■ MATERIALS PROVIDED
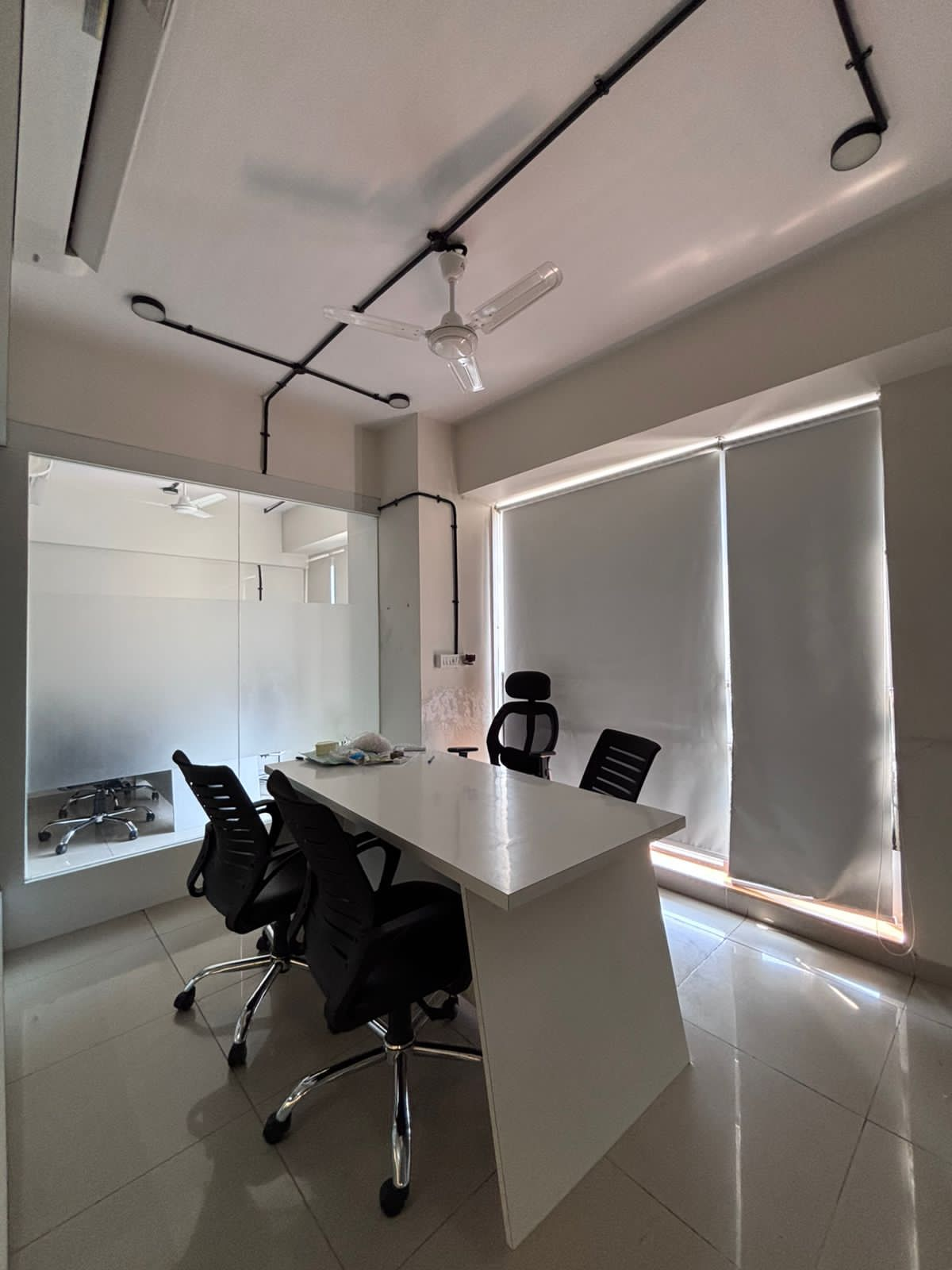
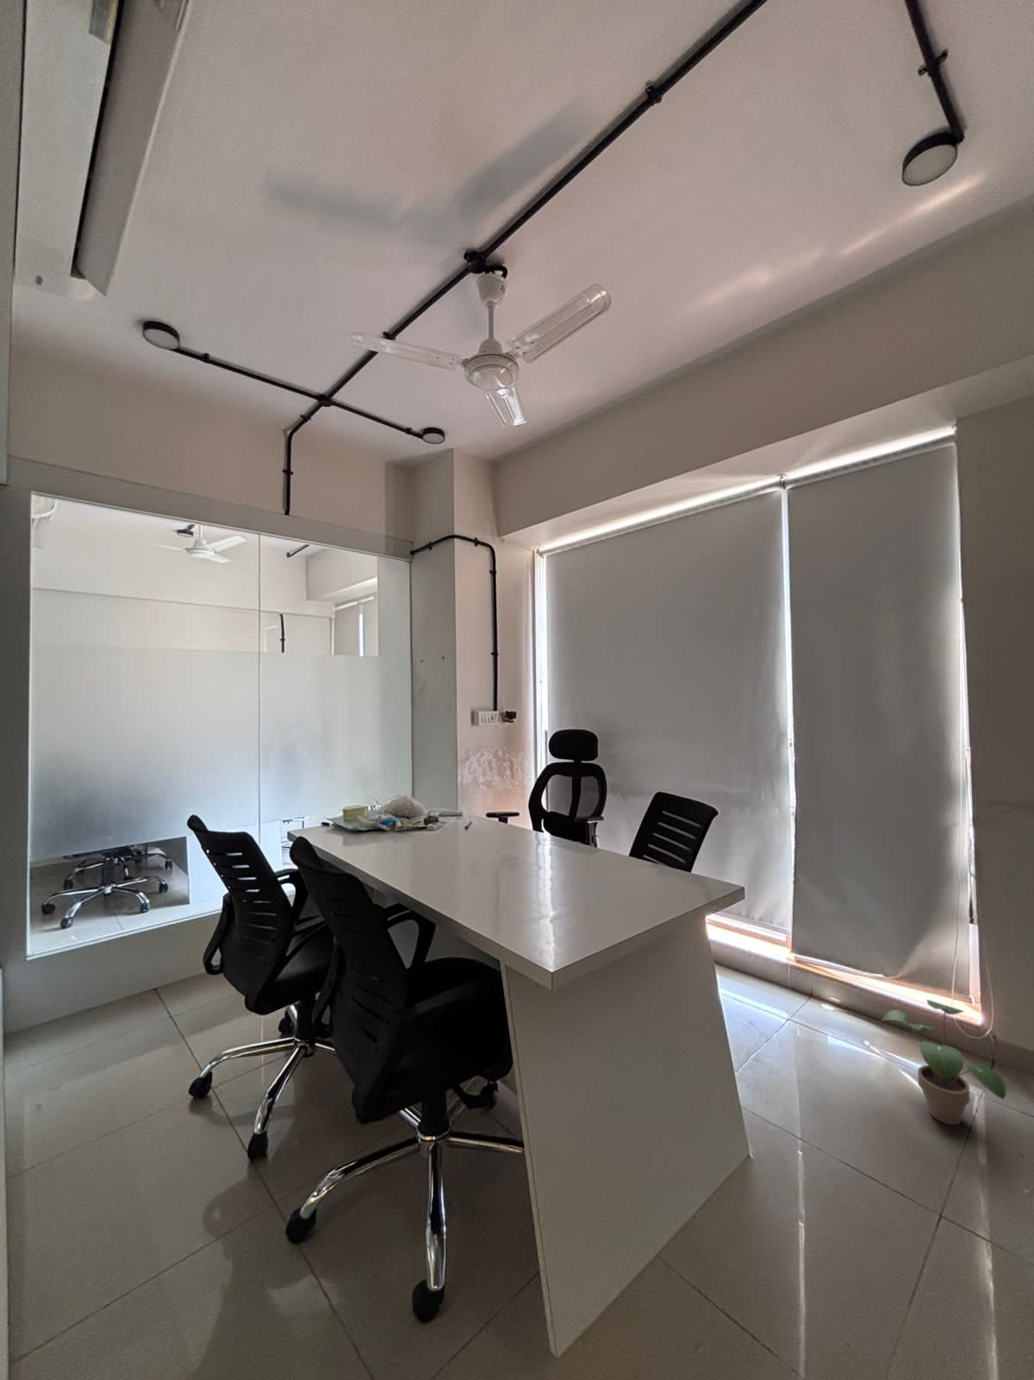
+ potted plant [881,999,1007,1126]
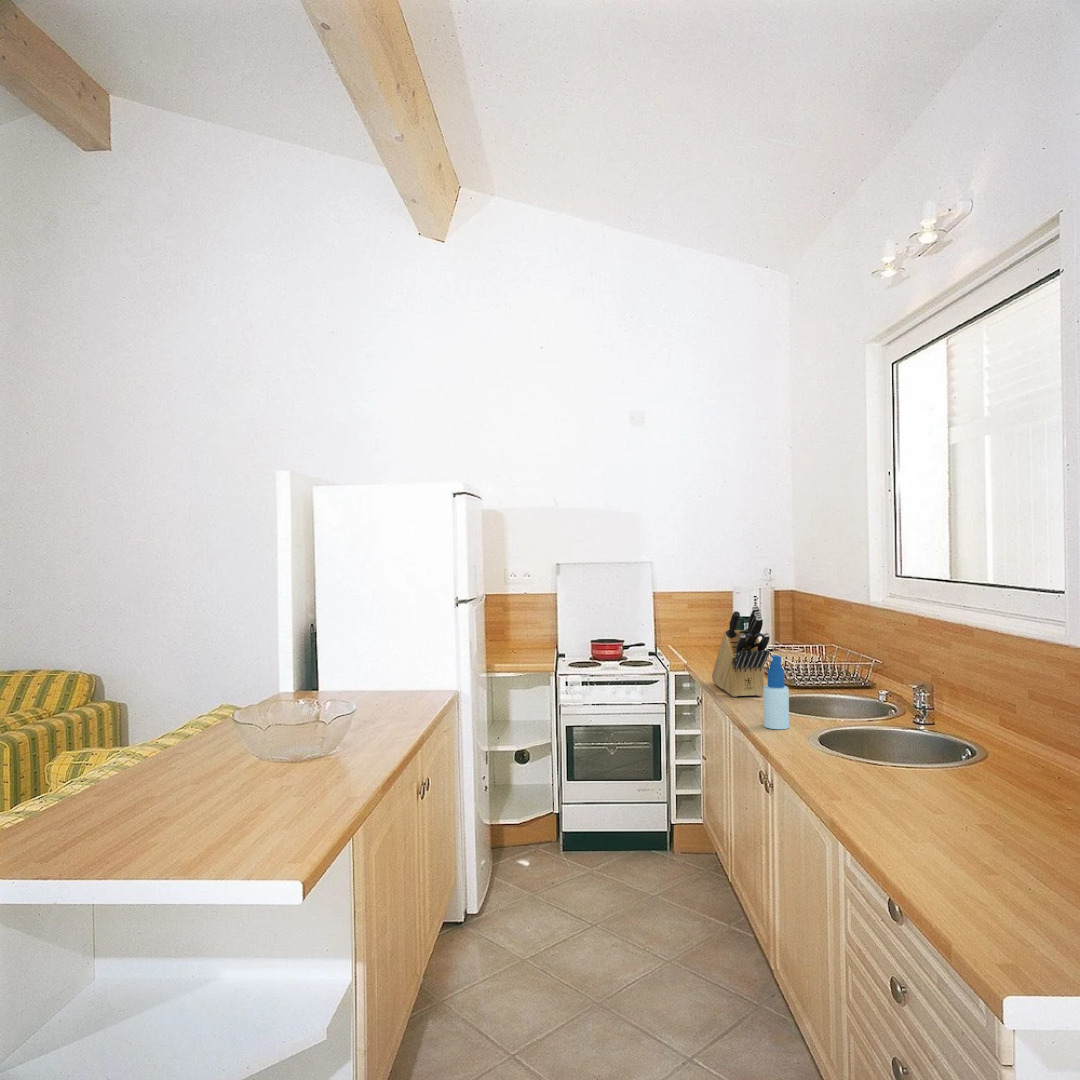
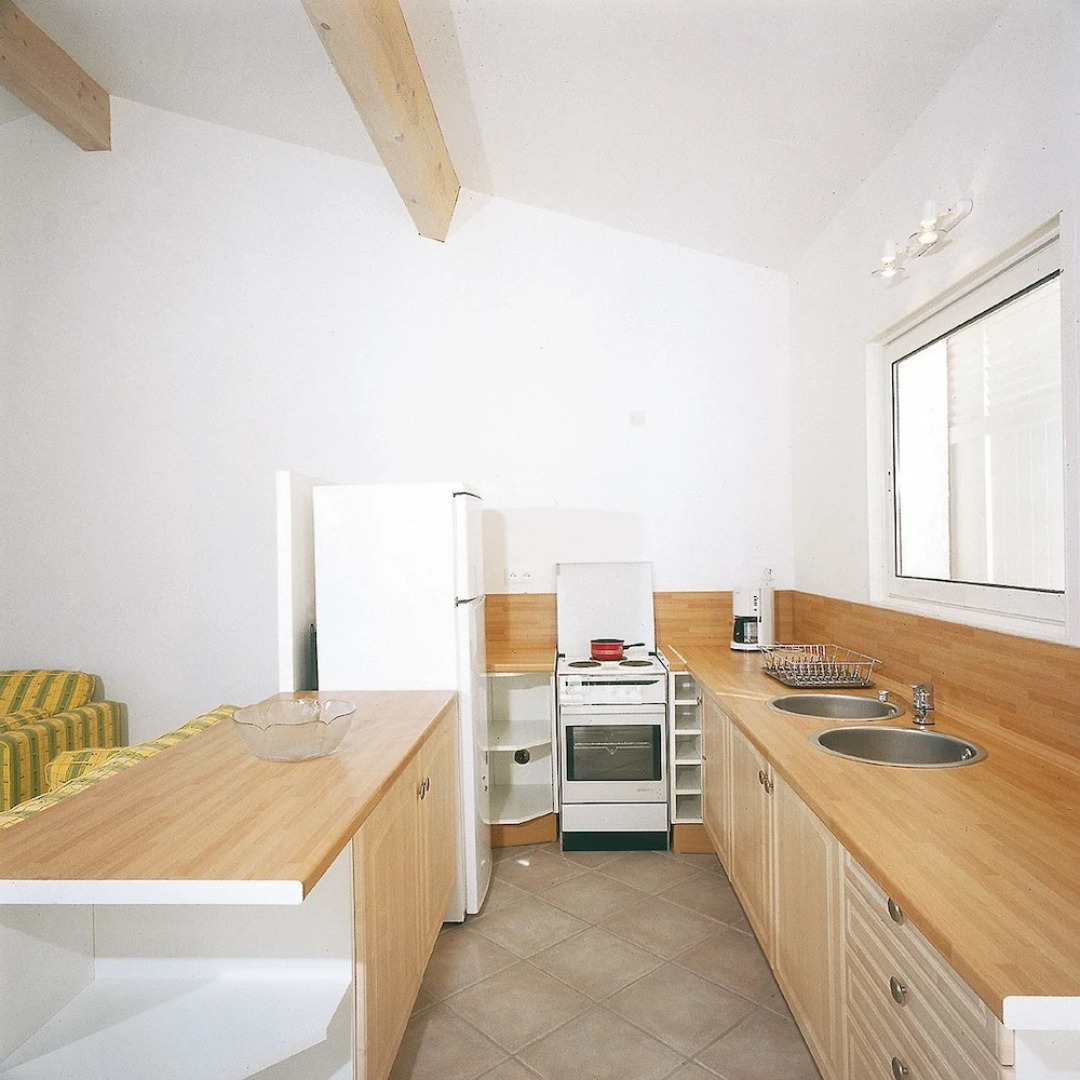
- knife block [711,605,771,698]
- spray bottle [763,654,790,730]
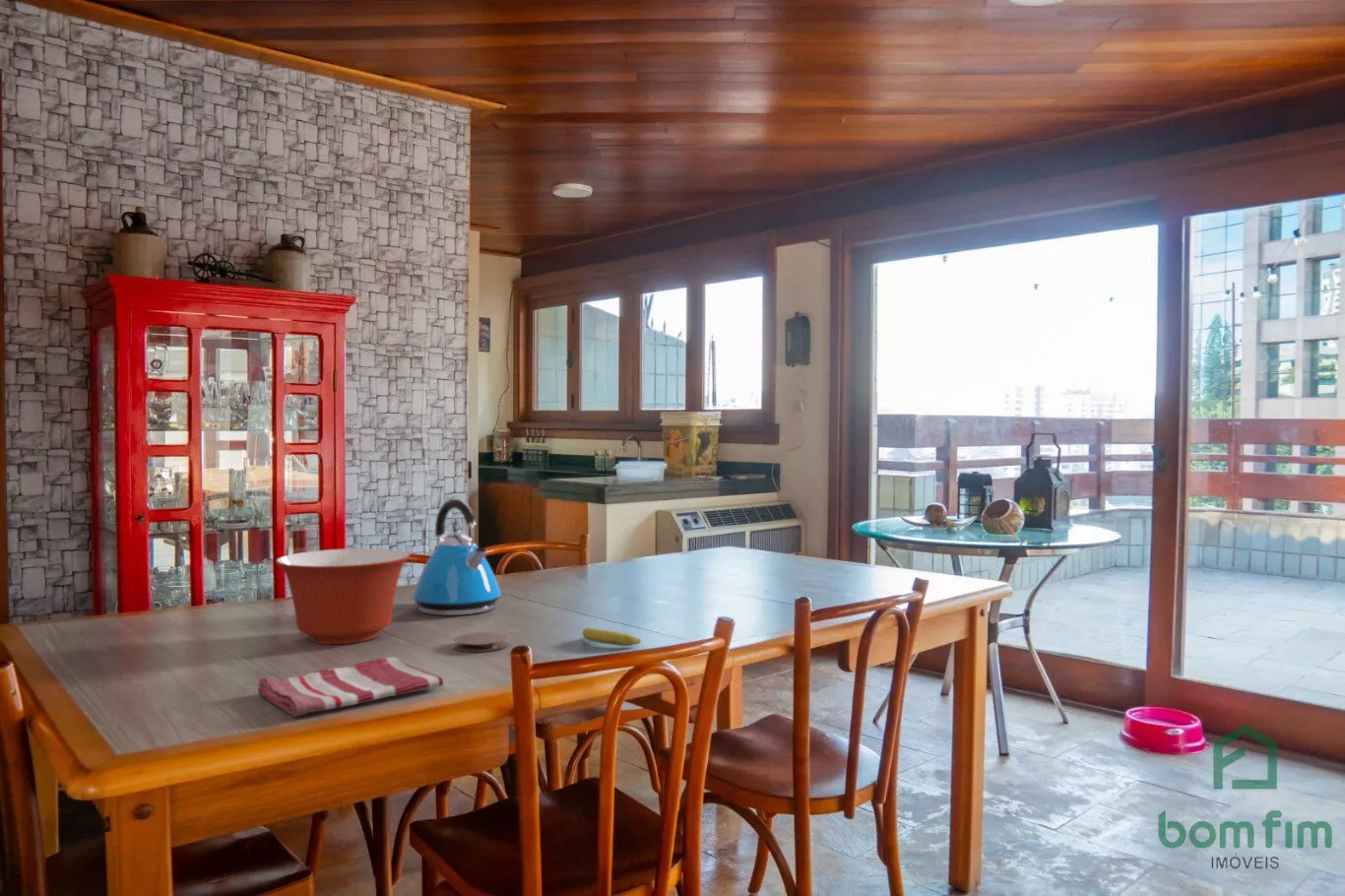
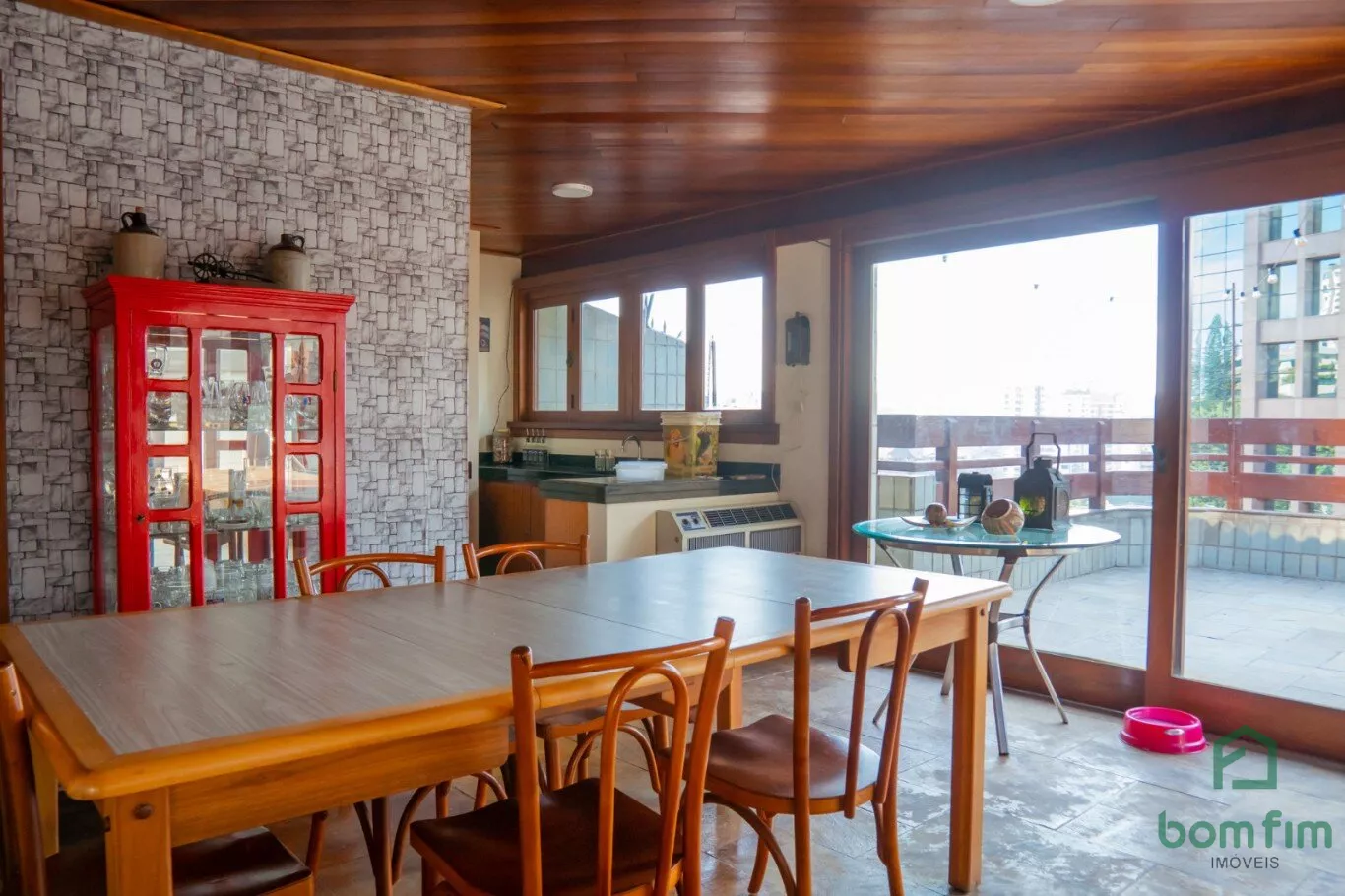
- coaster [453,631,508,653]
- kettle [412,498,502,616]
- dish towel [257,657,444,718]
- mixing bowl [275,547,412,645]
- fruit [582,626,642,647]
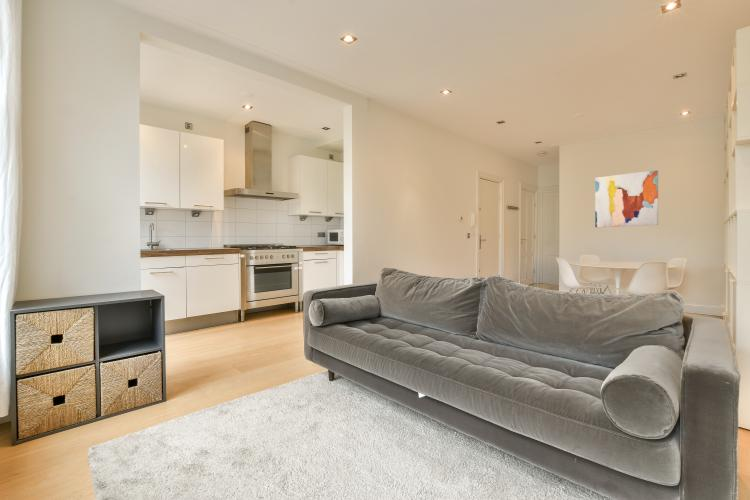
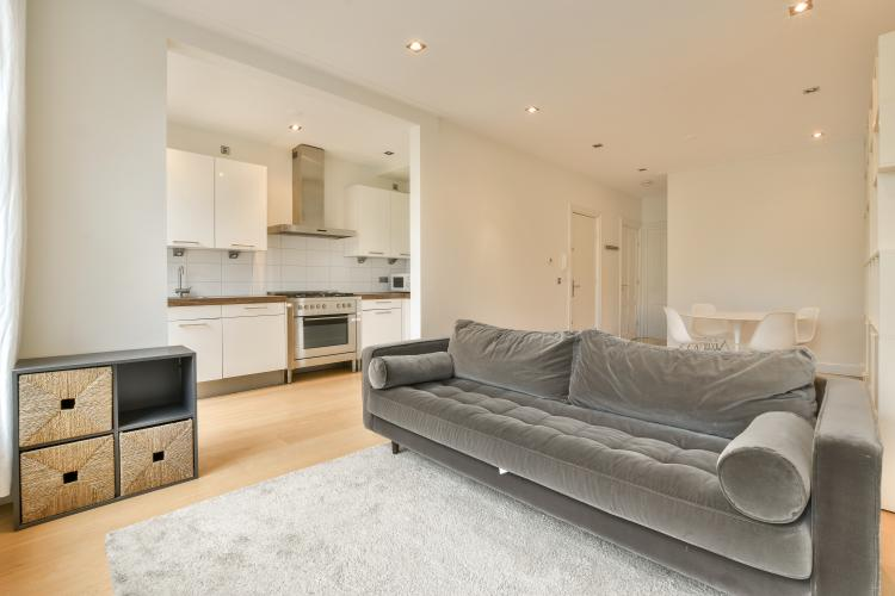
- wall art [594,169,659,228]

■ YOUR OBJECTIVE
What is needed is a verbatim copy of the lines from the line with "- mixing bowl [275,547,412,645]" through the last line of the listing, pictures excluded.

■ ANSWER TO THIS PROBLEM
- mixing bowl [275,547,412,645]
- fruit [582,626,642,647]
- wall art [594,169,659,228]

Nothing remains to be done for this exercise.